Morning Briefing: Seraphim Joins FTSE 250; SHIP Yields 12.7% Amid Hormuz Blockade

Seraphim Space Investment Trust (SSIT) is set to join the FTSE 250 index on June 19, marking a significant milestone for the company and the SpaceTech sector. The company has seen a remarkable 39% increase in its share price this year, spurred by a £127 million C-share issue that boosted its market value to £698 million. Will Whitehorn, the Chair of SSIT, expressed that the elevation to the FTSE 250 reflects the company’s substantial progress and the growing interest in SpaceTech as a vital asset class for institutional investors.
Key Highlights of Seraphim Space’s Progress
- 39% increase in share price this year.
- Market value reached £698 million as of Friday’s close.
- Successful £137 million C-share issue.
- ICEYE, its largest holding, has significantly increased in valuation.
Matthew Read, a senior analyst at QuotedData, acknowledged the positive trajectory since SSIT’s launch five years ago. The company has benefitted from improved portfolio valuations and a deepening interest in SpaceTech. The inclusion in the FTSE 250 is expected to enhance SSIT’s visibility among institutional investors and may broaden its shareholder base.

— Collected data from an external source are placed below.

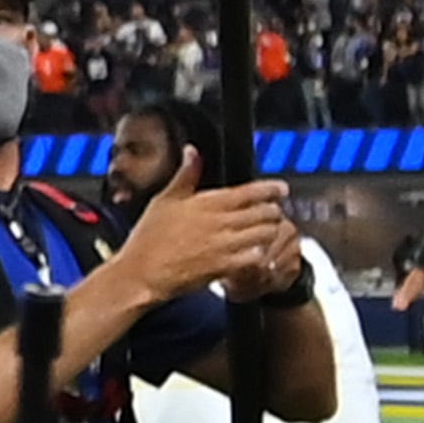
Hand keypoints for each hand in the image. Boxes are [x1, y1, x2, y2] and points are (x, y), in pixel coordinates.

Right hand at [114, 149, 296, 304]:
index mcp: (206, 203)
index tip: (281, 188)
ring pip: (264, 235)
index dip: (270, 188)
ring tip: (269, 229)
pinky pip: (255, 258)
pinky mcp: (225, 268)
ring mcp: (224, 246)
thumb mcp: (164, 199)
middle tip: (275, 210)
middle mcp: (219, 223)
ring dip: (271, 231)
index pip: (248, 192)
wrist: (143, 271)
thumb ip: (185, 174)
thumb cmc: (149, 236)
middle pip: (262, 213)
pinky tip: (257, 252)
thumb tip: (192, 151)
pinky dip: (261, 254)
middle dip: (274, 210)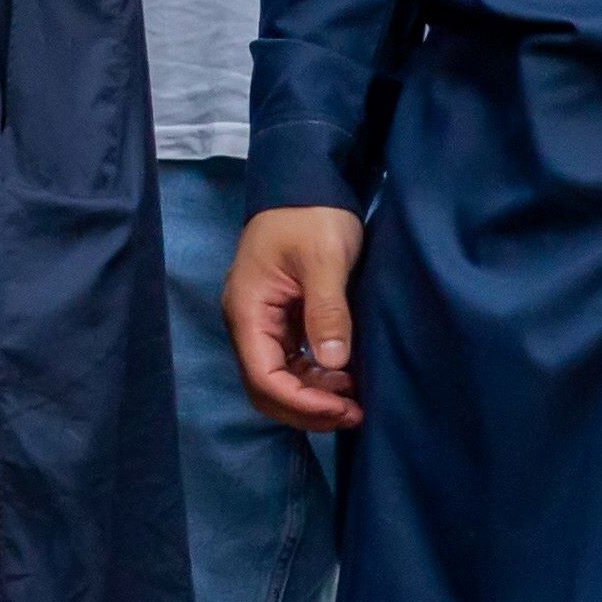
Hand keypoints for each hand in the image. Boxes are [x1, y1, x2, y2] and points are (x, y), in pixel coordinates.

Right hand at [231, 204, 363, 428]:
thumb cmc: (312, 218)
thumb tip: (333, 363)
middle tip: (354, 414)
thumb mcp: (325, 260)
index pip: (263, 375)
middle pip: (264, 387)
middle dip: (305, 408)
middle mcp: (246, 322)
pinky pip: (289, 363)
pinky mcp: (279, 320)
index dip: (300, 401)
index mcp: (247, 309)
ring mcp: (261, 322)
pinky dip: (314, 381)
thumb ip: (327, 311)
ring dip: (311, 397)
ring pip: (277, 379)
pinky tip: (344, 379)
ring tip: (355, 400)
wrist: (305, 187)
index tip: (343, 409)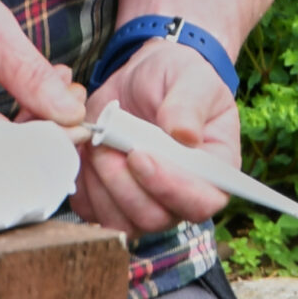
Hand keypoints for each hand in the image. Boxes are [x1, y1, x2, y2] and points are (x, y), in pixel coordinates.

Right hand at [0, 0, 83, 160]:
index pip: (8, 150)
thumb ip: (32, 77)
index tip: (81, 119)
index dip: (50, 140)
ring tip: (52, 90)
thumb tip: (73, 115)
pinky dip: (7, 134)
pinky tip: (26, 104)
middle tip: (71, 94)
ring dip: (30, 134)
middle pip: (2, 161)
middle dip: (46, 134)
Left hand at [71, 38, 235, 237]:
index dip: (170, 188)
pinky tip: (88, 152)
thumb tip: (185, 134)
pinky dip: (84, 184)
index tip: (140, 155)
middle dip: (125, 183)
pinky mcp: (112, 199)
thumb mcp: (190, 77)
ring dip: (102, 183)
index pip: (201, 202)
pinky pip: (92, 211)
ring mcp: (146, 202)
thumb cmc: (177, 78)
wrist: (142, 80)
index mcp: (213, 172)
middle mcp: (181, 195)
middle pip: (155, 218)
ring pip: (121, 220)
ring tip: (99, 141)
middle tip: (110, 141)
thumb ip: (189, 105)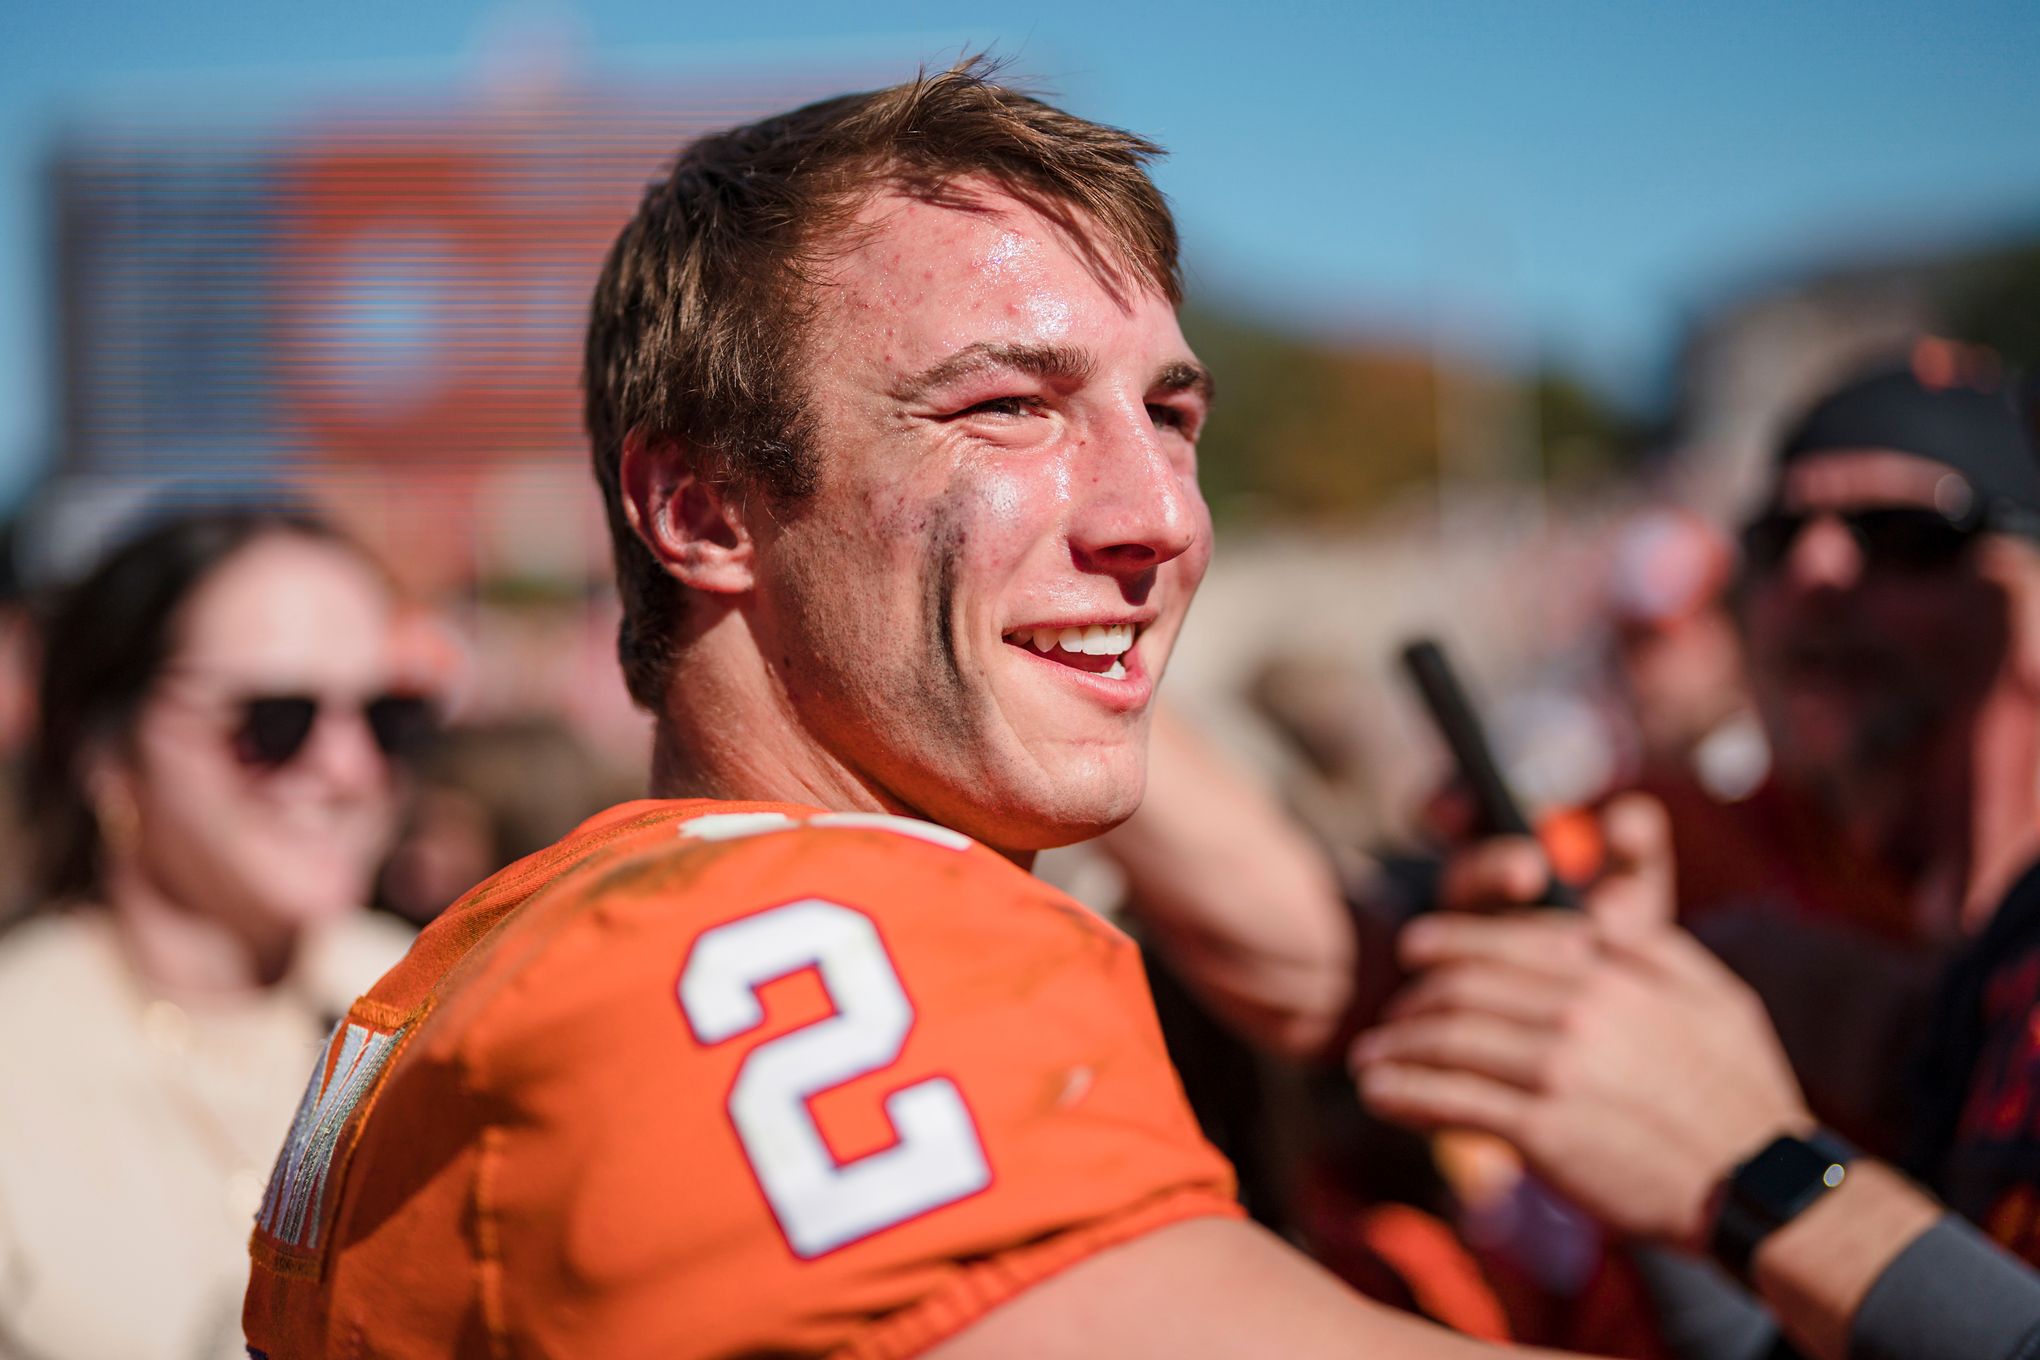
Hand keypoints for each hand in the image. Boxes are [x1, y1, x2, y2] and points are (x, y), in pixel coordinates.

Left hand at [1354, 803, 1812, 1249]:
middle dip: (1413, 1003)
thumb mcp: (1712, 994)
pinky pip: (1449, 1101)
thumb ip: (1648, 946)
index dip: (1446, 942)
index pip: (1503, 942)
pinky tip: (1377, 1095)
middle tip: (1388, 1019)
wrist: (1759, 1185)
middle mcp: (1576, 1009)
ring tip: (1368, 1060)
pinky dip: (1402, 1094)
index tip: (1414, 951)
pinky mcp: (1542, 1130)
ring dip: (1395, 1049)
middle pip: (1461, 989)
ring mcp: (1556, 1069)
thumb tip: (1596, 918)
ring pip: (1445, 1042)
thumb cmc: (1742, 1091)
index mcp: (1609, 972)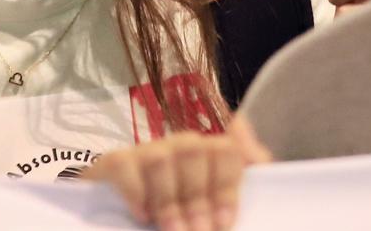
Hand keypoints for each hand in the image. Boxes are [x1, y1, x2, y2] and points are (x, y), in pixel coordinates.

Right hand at [87, 115, 270, 230]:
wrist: (127, 221)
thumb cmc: (185, 213)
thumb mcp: (218, 202)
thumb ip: (240, 178)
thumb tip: (255, 157)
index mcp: (209, 156)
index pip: (226, 149)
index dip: (227, 186)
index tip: (224, 222)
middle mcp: (179, 147)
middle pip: (194, 149)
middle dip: (197, 197)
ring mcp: (147, 152)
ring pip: (161, 157)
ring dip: (168, 200)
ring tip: (172, 230)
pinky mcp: (115, 163)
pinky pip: (124, 165)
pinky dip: (135, 192)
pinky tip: (142, 215)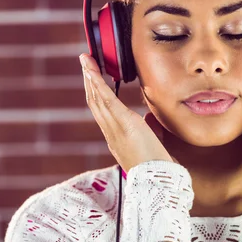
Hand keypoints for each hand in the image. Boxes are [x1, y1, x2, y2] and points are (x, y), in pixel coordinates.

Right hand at [79, 53, 177, 173]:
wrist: (156, 182)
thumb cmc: (156, 167)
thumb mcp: (152, 143)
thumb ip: (149, 128)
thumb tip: (149, 115)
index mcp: (115, 136)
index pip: (101, 110)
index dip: (95, 92)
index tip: (92, 77)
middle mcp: (110, 132)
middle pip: (94, 101)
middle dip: (88, 81)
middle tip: (85, 62)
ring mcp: (114, 128)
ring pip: (96, 98)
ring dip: (90, 77)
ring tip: (86, 59)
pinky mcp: (123, 124)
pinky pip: (105, 101)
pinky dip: (97, 84)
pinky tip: (92, 71)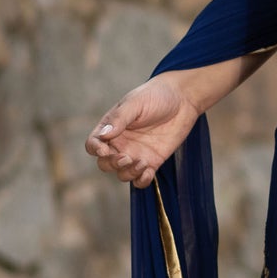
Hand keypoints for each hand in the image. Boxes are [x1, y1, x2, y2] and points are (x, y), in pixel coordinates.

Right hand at [85, 77, 200, 189]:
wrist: (183, 99)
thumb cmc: (156, 96)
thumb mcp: (135, 103)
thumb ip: (119, 119)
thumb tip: (103, 135)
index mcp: (111, 128)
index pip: (93, 144)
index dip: (95, 150)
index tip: (104, 150)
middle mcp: (120, 143)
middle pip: (105, 163)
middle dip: (112, 164)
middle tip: (126, 157)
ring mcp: (135, 154)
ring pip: (122, 174)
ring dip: (128, 173)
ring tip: (142, 162)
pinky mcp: (152, 162)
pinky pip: (141, 179)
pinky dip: (141, 180)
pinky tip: (148, 172)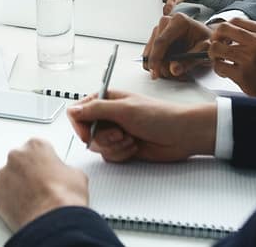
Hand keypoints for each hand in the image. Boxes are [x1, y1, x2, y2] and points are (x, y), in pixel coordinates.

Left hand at [0, 138, 88, 232]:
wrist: (52, 220)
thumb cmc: (63, 197)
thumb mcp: (76, 175)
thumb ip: (64, 168)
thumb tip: (64, 176)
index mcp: (36, 145)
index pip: (38, 148)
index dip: (45, 161)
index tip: (48, 170)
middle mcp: (16, 156)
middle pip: (21, 160)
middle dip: (28, 172)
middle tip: (40, 186)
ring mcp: (3, 174)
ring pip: (9, 177)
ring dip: (17, 185)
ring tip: (32, 199)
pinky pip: (1, 193)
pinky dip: (9, 199)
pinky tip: (22, 207)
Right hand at [66, 90, 215, 162]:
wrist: (183, 134)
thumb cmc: (159, 116)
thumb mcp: (124, 109)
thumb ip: (95, 109)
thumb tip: (72, 110)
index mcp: (106, 100)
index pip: (78, 112)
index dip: (80, 126)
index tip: (88, 135)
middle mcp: (109, 115)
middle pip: (86, 132)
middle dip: (103, 138)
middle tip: (120, 134)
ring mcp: (116, 132)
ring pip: (98, 146)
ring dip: (114, 147)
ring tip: (131, 139)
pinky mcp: (123, 146)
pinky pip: (110, 156)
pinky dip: (121, 154)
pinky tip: (135, 147)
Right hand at [141, 12, 211, 79]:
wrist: (206, 37)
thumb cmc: (206, 41)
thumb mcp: (203, 51)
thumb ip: (189, 61)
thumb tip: (173, 69)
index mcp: (179, 21)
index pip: (162, 41)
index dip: (156, 57)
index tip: (154, 70)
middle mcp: (167, 22)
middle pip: (154, 47)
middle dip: (161, 64)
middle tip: (174, 75)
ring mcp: (160, 29)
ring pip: (151, 52)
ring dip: (161, 65)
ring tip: (177, 69)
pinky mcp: (156, 36)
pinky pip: (151, 53)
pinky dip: (159, 63)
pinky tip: (171, 65)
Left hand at [208, 17, 255, 97]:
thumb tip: (233, 31)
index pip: (236, 20)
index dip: (226, 28)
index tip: (224, 36)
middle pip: (223, 29)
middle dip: (216, 37)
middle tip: (218, 46)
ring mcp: (250, 59)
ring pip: (216, 48)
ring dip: (215, 54)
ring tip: (221, 60)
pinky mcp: (243, 75)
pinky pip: (219, 66)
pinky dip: (218, 69)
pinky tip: (226, 72)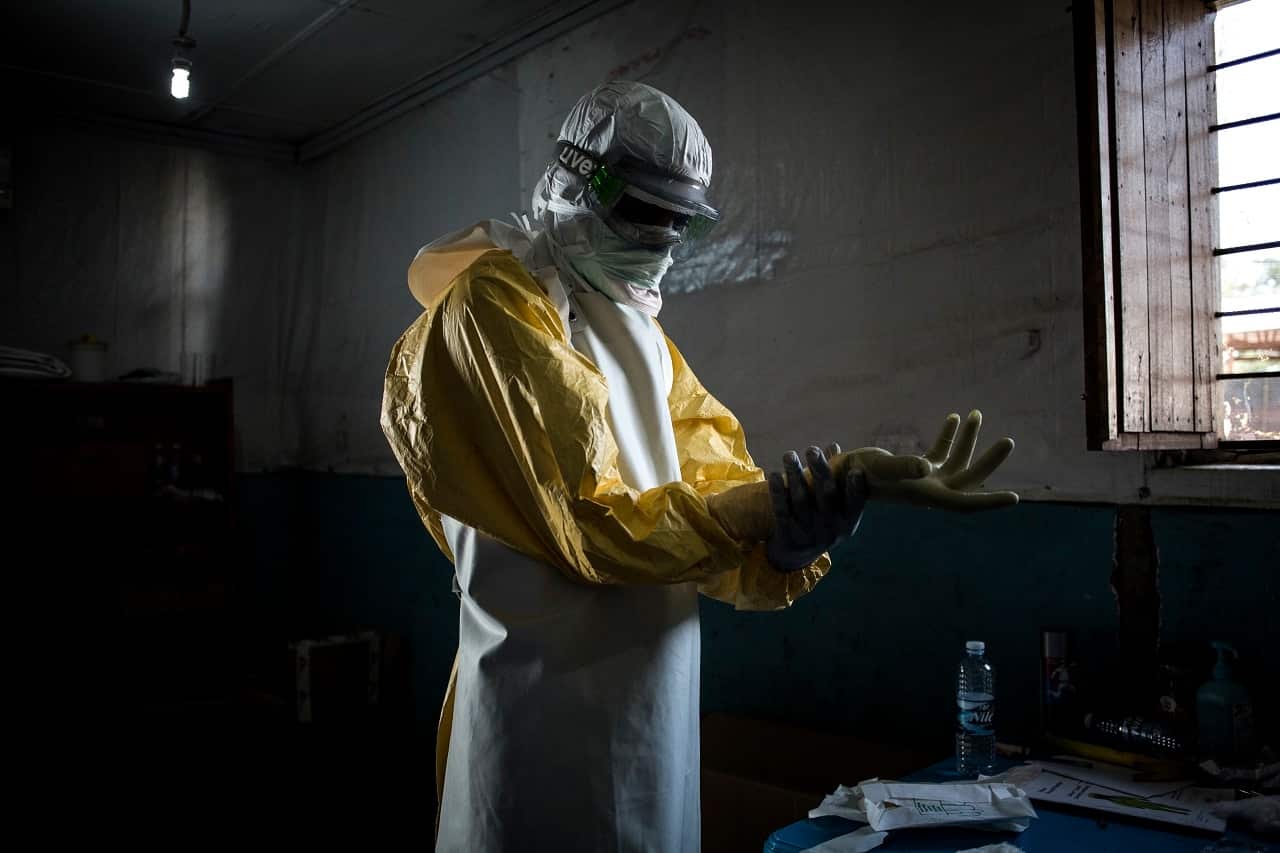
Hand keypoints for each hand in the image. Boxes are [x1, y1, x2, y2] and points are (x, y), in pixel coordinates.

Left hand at [765, 443, 867, 571]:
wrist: (794, 557)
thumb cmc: (819, 523)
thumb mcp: (833, 508)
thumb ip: (835, 479)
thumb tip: (835, 447)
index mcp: (847, 524)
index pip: (855, 505)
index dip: (856, 489)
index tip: (855, 471)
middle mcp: (830, 531)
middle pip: (826, 497)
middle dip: (820, 471)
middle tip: (812, 450)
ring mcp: (808, 535)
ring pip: (802, 501)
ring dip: (795, 476)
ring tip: (789, 455)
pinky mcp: (787, 537)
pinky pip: (782, 511)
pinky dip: (778, 493)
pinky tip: (774, 475)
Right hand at [863, 410, 1017, 510]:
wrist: (840, 476)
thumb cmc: (857, 475)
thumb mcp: (879, 468)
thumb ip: (902, 467)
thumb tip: (926, 466)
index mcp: (926, 495)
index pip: (963, 503)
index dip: (988, 502)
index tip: (1014, 499)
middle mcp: (930, 490)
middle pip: (968, 478)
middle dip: (989, 461)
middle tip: (1009, 441)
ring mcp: (925, 479)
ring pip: (957, 462)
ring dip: (969, 440)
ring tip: (977, 414)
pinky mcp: (917, 468)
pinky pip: (940, 453)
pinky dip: (949, 436)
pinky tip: (954, 418)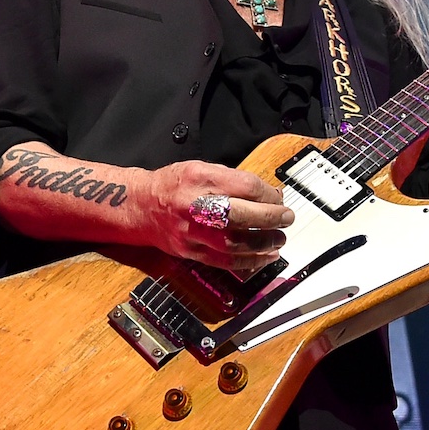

Tufton Assets’ Impressive Returns
Tufton Assets (SHIP), a £350 million shipping fund, reported an impressive 12.7% yield in April and May. This surge in investment returns was largely due to increased charter rates arising from ongoing conflict in the Middle East and the blockade of the Strait of Hormuz. The company noted a rise in its net asset value (NAV) per share from $1.395 on March 31 to $1.546 in May, marking the highest operating results in three years.
- Investment manager aims to increase yield on charters for upcoming renewals.
- Reported a decrease in negative charter rates from $31.6 million to $18.1 million.
Market Updates and Other Developments
JPMorgan China Growth & Income (JCGI) experienced a 9.5% decline in NAV for the six months ending March 31, outperforming the MSCI China index’s 13.8% drop. The fund’s performance was impacted by economic conditions stemming from international tensions involving Iran, although strong exports and AI-related growth provided some stability.
In real estate news, Segro (SGRO) has engaged with Lauro Asset Management regarding a potential spin-off of its datacentre division. Meanwhile, Mike Ashley has acquired a 4.2% stake in Grainger (GRI), a residential landlord valued at £1.1 billion.
Helical (HLCL), a £245 million London-focused real estate investment trust, announced a £5 million share buyback program to return surplus capital to shareholders. The initiative aligns with current market conditions, reflecting Helical’s confidence in its share value amid ongoing negotiations for renewal of its annual buyback authority.
Ceiba Investments (CBA), a £48 million Cuban property fund, received approval from the Cuban government to gain full control of Monte Barreto, which owns the Miramar Trade Center in Havana, completing a transaction that has been in negotiation since 2017.